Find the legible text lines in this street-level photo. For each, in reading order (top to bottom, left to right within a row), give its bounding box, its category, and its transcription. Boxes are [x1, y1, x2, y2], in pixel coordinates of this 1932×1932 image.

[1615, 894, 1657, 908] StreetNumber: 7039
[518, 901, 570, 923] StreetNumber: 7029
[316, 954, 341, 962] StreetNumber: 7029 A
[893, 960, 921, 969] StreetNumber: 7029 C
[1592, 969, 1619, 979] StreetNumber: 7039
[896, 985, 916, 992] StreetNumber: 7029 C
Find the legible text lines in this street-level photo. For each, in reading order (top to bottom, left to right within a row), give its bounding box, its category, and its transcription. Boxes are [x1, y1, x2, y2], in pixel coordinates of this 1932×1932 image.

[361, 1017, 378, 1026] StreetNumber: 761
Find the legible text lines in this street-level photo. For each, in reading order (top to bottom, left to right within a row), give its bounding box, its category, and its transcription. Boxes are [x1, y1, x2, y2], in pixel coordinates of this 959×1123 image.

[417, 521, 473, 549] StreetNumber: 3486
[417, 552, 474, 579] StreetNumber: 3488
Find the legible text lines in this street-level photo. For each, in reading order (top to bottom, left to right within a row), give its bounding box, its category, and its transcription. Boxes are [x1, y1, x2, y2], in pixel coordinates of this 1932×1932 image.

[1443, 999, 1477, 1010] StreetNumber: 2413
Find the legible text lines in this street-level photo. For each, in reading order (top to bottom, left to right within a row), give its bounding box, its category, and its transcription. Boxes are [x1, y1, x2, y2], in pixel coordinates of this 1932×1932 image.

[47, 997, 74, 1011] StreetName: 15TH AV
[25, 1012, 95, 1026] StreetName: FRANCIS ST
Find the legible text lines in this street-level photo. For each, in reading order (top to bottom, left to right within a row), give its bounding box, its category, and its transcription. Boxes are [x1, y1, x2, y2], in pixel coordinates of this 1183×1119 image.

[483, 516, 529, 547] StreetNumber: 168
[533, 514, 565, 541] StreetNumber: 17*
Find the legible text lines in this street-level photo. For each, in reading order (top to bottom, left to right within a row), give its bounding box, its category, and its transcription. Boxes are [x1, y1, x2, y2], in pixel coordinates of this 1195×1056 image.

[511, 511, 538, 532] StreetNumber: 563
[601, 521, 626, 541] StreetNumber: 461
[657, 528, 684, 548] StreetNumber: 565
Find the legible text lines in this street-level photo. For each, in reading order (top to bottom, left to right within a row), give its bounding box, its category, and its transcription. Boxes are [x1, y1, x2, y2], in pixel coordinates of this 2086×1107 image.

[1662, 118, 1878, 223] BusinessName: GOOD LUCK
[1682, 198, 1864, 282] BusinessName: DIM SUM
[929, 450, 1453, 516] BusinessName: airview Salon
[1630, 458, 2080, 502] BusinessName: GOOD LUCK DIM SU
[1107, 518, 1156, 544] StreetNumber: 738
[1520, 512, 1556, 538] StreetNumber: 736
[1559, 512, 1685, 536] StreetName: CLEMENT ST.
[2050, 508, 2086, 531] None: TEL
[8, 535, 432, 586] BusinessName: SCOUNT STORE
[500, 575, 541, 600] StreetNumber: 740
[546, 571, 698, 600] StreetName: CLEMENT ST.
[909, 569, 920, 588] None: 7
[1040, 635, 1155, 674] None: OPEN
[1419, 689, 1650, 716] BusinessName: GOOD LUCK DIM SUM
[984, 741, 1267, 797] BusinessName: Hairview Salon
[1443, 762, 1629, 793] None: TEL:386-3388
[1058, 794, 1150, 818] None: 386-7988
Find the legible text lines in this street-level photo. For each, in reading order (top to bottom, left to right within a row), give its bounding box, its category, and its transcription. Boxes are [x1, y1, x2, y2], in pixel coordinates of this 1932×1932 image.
============================================================
# What is expected
Arrange every line of the records above as a Markdown table with two columns, Row and Line. Put a running row number in Row and the line in Line, and leave out the blank lines.

# Correct output
| Row | Line |
|---|---|
| 1 | Find the legible text lines in this street-level photo. For each, in reading order (top to bottom, left to right within a row), give its bounding box, its category, and its transcription. Boxes are [x1, y1, x2, y2], in pixel coordinates of this 1932×1932 image. |
| 2 | [1615, 894, 1657, 908] StreetNumber: 7039 |
| 3 | [518, 901, 570, 923] StreetNumber: 7029 |
| 4 | [316, 954, 341, 962] StreetNumber: 7029 A |
| 5 | [893, 960, 921, 969] StreetNumber: 7029 C |
| 6 | [1592, 969, 1619, 979] StreetNumber: 7039 |
| 7 | [896, 985, 916, 992] StreetNumber: 7029 C |
| 8 | Find the legible text lines in this street-level photo. For each, in reading order (top to bottom, left to right within a row), give its bounding box, its category, and its transcription. Boxes are [x1, y1, x2, y2], in pixel coordinates of this 1932×1932 image. |
| 9 | [361, 1017, 378, 1026] StreetNumber: 761 |
| 10 | Find the legible text lines in this street-level photo. For each, in reading order (top to bottom, left to right within a row), give its bounding box, its category, and its transcription. Boxes are [x1, y1, x2, y2], in pixel coordinates of this 959×1123 image. |
| 11 | [417, 521, 473, 549] StreetNumber: 3486 |
| 12 | [417, 552, 474, 579] StreetNumber: 3488 |
| 13 | Find the legible text lines in this street-level photo. For each, in reading order (top to bottom, left to right within a row), give its bounding box, its category, and its transcription. Boxes are [x1, y1, x2, y2], in pixel coordinates of this 1932×1932 image. |
| 14 | [1443, 999, 1477, 1010] StreetNumber: 2413 |
| 15 | Find the legible text lines in this street-level photo. For each, in reading order (top to bottom, left to right within a row), give its bounding box, its category, and its transcription. Boxes are [x1, y1, x2, y2], in pixel coordinates of this 1932×1932 image. |
| 16 | [47, 997, 74, 1011] StreetName: 15TH AV |
| 17 | [25, 1012, 95, 1026] StreetName: FRANCIS ST |
| 18 | Find the legible text lines in this street-level photo. For each, in reading order (top to bottom, left to right within a row), give its bounding box, its category, and its transcription. Boxes are [x1, y1, x2, y2], in pixel coordinates of this 1183×1119 image. |
| 19 | [483, 516, 529, 547] StreetNumber: 168 |
| 20 | [533, 514, 565, 541] StreetNumber: 17* |
| 21 | Find the legible text lines in this street-level photo. For each, in reading order (top to bottom, left to right within a row), give its bounding box, its category, and its transcription. Boxes are [x1, y1, x2, y2], in pixel coordinates of this 1195×1056 image. |
| 22 | [511, 511, 538, 532] StreetNumber: 563 |
| 23 | [601, 521, 626, 541] StreetNumber: 461 |
| 24 | [657, 528, 684, 548] StreetNumber: 565 |
| 25 | Find the legible text lines in this street-level photo. For each, in reading order (top to bottom, left to right within a row), give its bounding box, its category, and its transcription. Boxes are [x1, y1, x2, y2], in pixel coordinates of this 2086×1107 image. |
| 26 | [1662, 118, 1878, 223] BusinessName: GOOD LUCK |
| 27 | [1682, 198, 1864, 282] BusinessName: DIM SUM |
| 28 | [929, 450, 1453, 516] BusinessName: airview Salon |
| 29 | [1630, 458, 2080, 502] BusinessName: GOOD LUCK DIM SU |
| 30 | [1107, 518, 1156, 544] StreetNumber: 738 |
| 31 | [1520, 512, 1556, 538] StreetNumber: 736 |
| 32 | [1559, 512, 1685, 536] StreetName: CLEMENT ST. |
| 33 | [2050, 508, 2086, 531] None: TEL |
| 34 | [8, 535, 432, 586] BusinessName: SCOUNT STORE |
| 35 | [500, 575, 541, 600] StreetNumber: 740 |
| 36 | [546, 571, 698, 600] StreetName: CLEMENT ST. |
| 37 | [909, 569, 920, 588] None: 7 |
| 38 | [1040, 635, 1155, 674] None: OPEN |
| 39 | [1419, 689, 1650, 716] BusinessName: GOOD LUCK DIM SUM |
| 40 | [984, 741, 1267, 797] BusinessName: Hairview Salon |
| 41 | [1443, 762, 1629, 793] None: TEL:386-3388 |
| 42 | [1058, 794, 1150, 818] None: 386-7988 |
| 43 | Find the legible text lines in this street-level photo. For each, in reading order (top to bottom, left to right within a row), give its bounding box, its category, and its transcription. Boxes are [x1, y1, x2, y2], in pixel coordinates of this 1932×1932 image. |